ニュースレター

2012年9月10日

「ニュー プラネット」第34号 脳に大きな栄養を


残暑お見舞い申し上げます。
9月も暑く始まりましたが、朝晩はいくらか風を感じるようにもなってまいりました。
夏の日常の活動のお疲れが少しずつ出始めるのは秋、秋分から10月末くらいまでが毎年、夏の疲れによるお身体のサインが多い時期です。

今年もとても暑かったので、知らず知らずにため込んだ疲れ(毒素や老廃物など)が排出されやすいように、心地よい運動と、好奇心旺盛な心持ちベースに、軽めの全身運動、ストレッチ、マッサージ、針灸などを適宜ご利用ください。

今号では、脳の老化を齢のせい、と思っているかたへの朗報です。また、脳の老化はまだまだ関係ないわ、と思っている方へも、おそらく朗報ですので、是非参考になさってください。

とりあげる本は、トメさんのマンガイラストとともに、脳科学者の池谷先生のわかやすい解説が好評の
「のうだま 2」 記憶力が年齢とともに衰えるなんてウソ!
 上大岡トメ 池谷裕二
です。

以前も池谷先生の「のうだま」で、やる気の秘密をご紹介しましたが、
「のうだま 2」では、脳の神経細胞が加齢でほとんど減らないこと、や年齢と共に記憶力がおとろえるのはマスコミや「常識」としての思い込みが原因だ、と最新の研究成果の紹介とともにはっきりと書かれています。

齢をとると記憶力がおとろえるのは「氣のせい」だと書かれています!

つねづね考えること、感じていることが身体に大きく影響を与え、また、逆もしかり、と感じていますが、本当に、脳の細胞すらもその例外ではない、ということなのです。

ですから、どこかが痛いのも、忘れっぽいのも、おそらくほとんど「齢のせい」ではなく、齢のせいだと思い込んで信じきっているからだと言えます。
逆に言えば、齢のせいにしている限りは物忘れや記憶力の衰えは続くということです。

また、つねに人生に好奇心をもって、飽きていないことが、池谷先生が解説し書かれているように、脳には大きな栄養になるということも大切です。
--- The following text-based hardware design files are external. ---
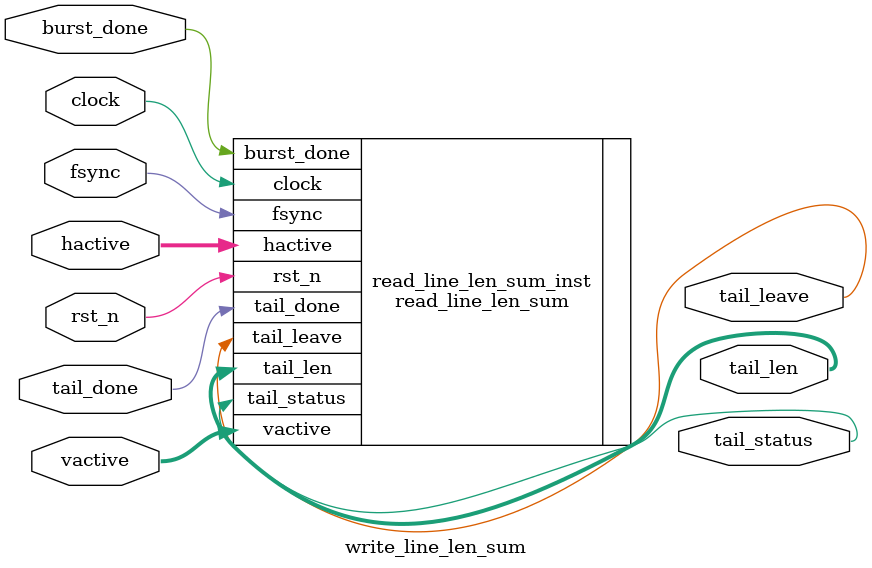
<source format=v>
/**********************************************
______________                ______________
______________ \  /\  /|\  /| ______________
______________  \/  \/ | \/ | ______________
descript:
author : Young
Version: VERA.0.0
creaded: 2016/8/25 下午1:51:37
madified:
***********************************************/
`timescale 1ns/1ps
module write_line_len_sum #(
    parameter NOR_BURST_LEN     = 200,
    parameter MODE      = "ONCE",   //ONCE LINE
    parameter AXI_DSIZE = 256,
    parameter DSIZE     = 24,
    parameter LSIZE     = 9
)(
    input               clock                   ,
    input               rst_n                   ,
    input [15:0]        vactive                 ,
    input [15:0]        hactive                 ,
    input               fsync                   ,
    input               burst_done               ,
    input               tail_done                ,
    output              tail_status             ,
    output[LSIZE-1:0]   tail_len                ,
    output              tail_leave
);

read_line_len_sum #(
    .NOR_BURST_LEN    (NOR_BURST_LEN),
    .MODE             (MODE         ),   //ONCE LINE
    .AXI_DSIZE        (AXI_DSIZE    ),
    .DSIZE            (DSIZE        ),
    .LSIZE            (LSIZE        )
)read_line_len_sum_inst(
/*  input             */ .clock                 (clock         ),
/*  input             */ .rst_n                 (rst_n         ),
/*  input [15:0]      */ .vactive               (vactive       ),
/*  input [15:0]      */ .hactive               (hactive       ),
/*  input             */ .fsync                 (fsync         ),
/*  input             */ .burst_done            (burst_done    ),
/*  input             */ .tail_done             (tail_done     ),
/*  output            */ .tail_status           (tail_status   ),
/*  output[LSIZE-1:0] */ .tail_len              (tail_len      ),
/*  output            */ .tail_leave            (tail_leave    )
);

endmodule

</source>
以前のNHKの朝のドラマ「カーネーション」の主人公、コシノジュンコさんの亡きお母様のように、いくつになっても「今日がこれからの中で一番若い日。だからいつも人生これからや!」の姿勢を見習いたいです。
「のうだま 2」が、なんとなくのあたりまえの日常の中にも、好奇心と感謝を感じる、こころのありようを練習していくのによいきっかけになるのではないかと思います。
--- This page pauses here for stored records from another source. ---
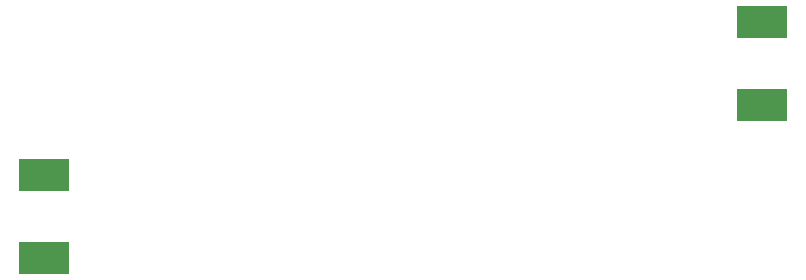
<source format=gbr>
G04 EAGLE Gerber RS-274X export*
G75*
%MOMM*%
%FSLAX34Y34*%
%LPD*%
%INSolderpaste Bottom*%
%IPPOS*%
%AMOC8*
5,1,8,0,0,1.08239X$1,22.5*%
G01*
%ADD10R,4.191000X2.667000*%


D10*
X21154Y102214D03*
X21154Y172106D03*
X629086Y301646D03*
X629086Y231754D03*
M02*

</source>
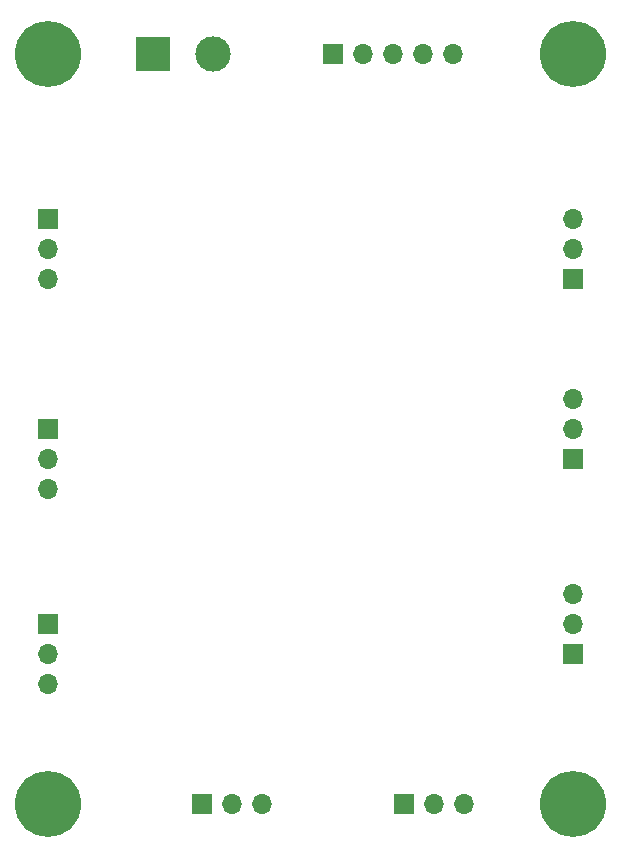
<source format=gbr>
%TF.GenerationSoftware,KiCad,Pcbnew,7.0.5*%
%TF.CreationDate,2023-09-16T15:28:57-07:00*%
%TF.ProjectId,PCF8574DIOI2C,50434638-3537-4344-9449-4f4932432e6b,rev?*%
%TF.SameCoordinates,Original*%
%TF.FileFunction,Soldermask,Bot*%
%TF.FilePolarity,Negative*%
%FSLAX46Y46*%
G04 Gerber Fmt 4.6, Leading zero omitted, Abs format (unit mm)*
G04 Created by KiCad (PCBNEW 7.0.5) date 2023-09-16 15:28:57*
%MOMM*%
%LPD*%
G01*
G04 APERTURE LIST*
%ADD10R,1.700000X1.700000*%
%ADD11O,1.700000X1.700000*%
%ADD12C,5.600000*%
%ADD13R,3.000000X3.000000*%
%ADD14C,3.000000*%
G04 APERTURE END LIST*
D10*
%TO.C,J7*%
X114300000Y-99075000D03*
D11*
X114300000Y-101615000D03*
X114300000Y-104155000D03*
%TD*%
D10*
%TO.C,J5*%
X127365000Y-114300000D03*
D11*
X129905000Y-114300000D03*
X132445000Y-114300000D03*
%TD*%
D12*
%TO.C,J2*%
X158750000Y-50800000D03*
%TD*%
D10*
%TO.C,J8*%
X114300000Y-82565000D03*
D11*
X114300000Y-85105000D03*
X114300000Y-87645000D03*
%TD*%
D13*
%TO.C,J15*%
X123190000Y-50800000D03*
D14*
X128270000Y-50800000D03*
%TD*%
D10*
%TO.C,J14*%
X158750000Y-69850000D03*
D11*
X158750000Y-67310000D03*
X158750000Y-64770000D03*
%TD*%
D10*
%TO.C,J13*%
X158750000Y-85090000D03*
D11*
X158750000Y-82550000D03*
X158750000Y-80010000D03*
%TD*%
D10*
%TO.C,J12*%
X144475000Y-114300000D03*
D11*
X147015000Y-114300000D03*
X149555000Y-114300000D03*
%TD*%
D10*
%TO.C,J11*%
X114300000Y-64785000D03*
D11*
X114300000Y-67325000D03*
X114300000Y-69865000D03*
%TD*%
D12*
%TO.C,J3*%
X114300000Y-114300000D03*
%TD*%
%TO.C,J1*%
X114300000Y-50800000D03*
%TD*%
D10*
%TO.C,J9*%
X138435000Y-50800000D03*
D11*
X140975000Y-50800000D03*
X143515000Y-50800000D03*
X146055000Y-50800000D03*
X148595000Y-50800000D03*
%TD*%
D12*
%TO.C,J4*%
X158750000Y-114300000D03*
%TD*%
D10*
%TO.C,J6*%
X158750000Y-101600000D03*
D11*
X158750000Y-99060000D03*
X158750000Y-96520000D03*
%TD*%
M02*

</source>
クリニック待合図書にも数冊ありますので、ぜひご一読ください。
そして、実行しましょう。

「齢をとっても、脳の神経細胞の数は減らないです」と脳の研究者が証明しています。

さて、診療の中での会話から、診療中に涙される方がたびたびいらっしゃいます。
泣くからには、その人なりの何らかの心的なひだがあるのだと思います。
泣いていかれる方は、例外なく全員、心の重荷や何か本当は氣になっていたこと、を下ろして生命のかたまっていたエネルギーが少しゆるみ、動き出すのだと感じています。
実際、涙されたあとは入室時にくらべいくぶんリラックスして、くつろいだあたたかい笑顔(泣き笑いであっても)になります。
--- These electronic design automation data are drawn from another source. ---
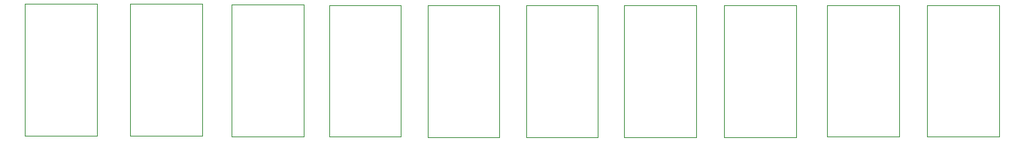
<source format=gbr>
%TF.GenerationSoftware,KiCad,Pcbnew,7.0.6*%
%TF.CreationDate,2023-07-20T19:54:13+05:30*%
%TF.ProjectId,trainer kit arduino proto,74726169-6e65-4722-906b-697420617264,rev?*%
%TF.SameCoordinates,Original*%
%TF.FileFunction,Legend,Bot*%
%TF.FilePolarity,Positive*%
%FSLAX46Y46*%
G04 Gerber Fmt 4.6, Leading zero omitted, Abs format (unit mm)*
G04 Created by KiCad (PCBNEW 7.0.6) date 2023-07-20 19:54:13*
%MOMM*%
%LPD*%
G01*
G04 APERTURE LIST*
%ADD10C,0.100000*%
G04 APERTURE END LIST*
D10*
%TO.C,SW10*%
X102550000Y-130600000D02*
X110650000Y-130600000D01*
X110650000Y-130600000D02*
X110650000Y-115720000D01*
X110650000Y-115720000D02*
X102550000Y-115720000D01*
X102550000Y-115720000D02*
X102550000Y-130600000D01*
%TO.C,SW9*%
X91300000Y-130600000D02*
X99400000Y-130600000D01*
X99400000Y-130600000D02*
X99400000Y-115720000D01*
X99400000Y-115720000D02*
X91300000Y-115720000D01*
X91300000Y-115720000D02*
X91300000Y-130600000D01*
%TO.C,SW8*%
X79700000Y-130650000D02*
X87800000Y-130650000D01*
X87800000Y-130650000D02*
X87800000Y-115770000D01*
X87800000Y-115770000D02*
X79700000Y-115770000D01*
X79700000Y-115770000D02*
X79700000Y-130650000D01*
%TO.C,SW7*%
X68450000Y-130650000D02*
X76550000Y-130650000D01*
X76550000Y-130650000D02*
X76550000Y-115770000D01*
X76550000Y-115770000D02*
X68450000Y-115770000D01*
X68450000Y-115770000D02*
X68450000Y-130650000D01*
%TO.C,SW6*%
X57400000Y-130650000D02*
X65500000Y-130650000D01*
X65500000Y-130650000D02*
X65500000Y-115770000D01*
X65500000Y-115770000D02*
X57400000Y-115770000D01*
X57400000Y-115770000D02*
X57400000Y-130650000D01*
%TO.C,SW5*%
X46300000Y-130650000D02*
X54400000Y-130650000D01*
X54400000Y-130650000D02*
X54400000Y-115770000D01*
X54400000Y-115770000D02*
X46300000Y-115770000D01*
X46300000Y-115770000D02*
X46300000Y-130650000D01*
%TO.C,SW4*%
X35200000Y-130600000D02*
X43300000Y-130600000D01*
X43300000Y-130600000D02*
X43300000Y-115720000D01*
X43300000Y-115720000D02*
X35200000Y-115720000D01*
X35200000Y-115720000D02*
X35200000Y-130600000D01*
%TO.C,SW3*%
X24250000Y-130550000D02*
X32350000Y-130550000D01*
X32350000Y-130550000D02*
X32350000Y-115670000D01*
X32350000Y-115670000D02*
X24250000Y-115670000D01*
X24250000Y-115670000D02*
X24250000Y-130550000D01*
%TO.C,SW2*%
X12800000Y-130500000D02*
X20900000Y-130500000D01*
X20900000Y-130500000D02*
X20900000Y-115620000D01*
X20900000Y-115620000D02*
X12800000Y-115620000D01*
X12800000Y-115620000D02*
X12800000Y-130500000D01*
%TO.C,SW1*%
X950000Y-130450000D02*
X9050000Y-130450000D01*
X9050000Y-130450000D02*
X9050000Y-115570000D01*
X9050000Y-115570000D02*
X950000Y-115570000D01*
X950000Y-115570000D02*
X950000Y-130450000D01*
%TD*%
M02*

</source>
私が感じるのは、泣くのは、ときに有効な薬になるということです。
泣くことを禁じられることが多い社会背景がありますが(特に男の子は「いつまで泣いているの」と育てられます)、泣くことで感情の縛りがゆるみ、エネルギーの動きがゆったりとするのです。
悲しい音楽を聴いて共感して泣くもよし、本を読んだり映画をみたりして感動して泣くもよし、泣いて健全な心のありようにもどることができるのなら、ある時は思いっきり涙を出してあげましょう。
そして存分に泣いた後は、笑顔やほほ笑み顔で、脳に幸せをみつけるよう働きかけましょう。幸せだから笑うのではなく、笑顔になるとしあわせ氣分になる、と池谷先生の「のうだま」に書いてありましたね。実行していきましょう。

残暑厳しい日が続きますが、少しずつ秋のペースになじんでいきましょう。
今号もお読みいただきありがとうございました。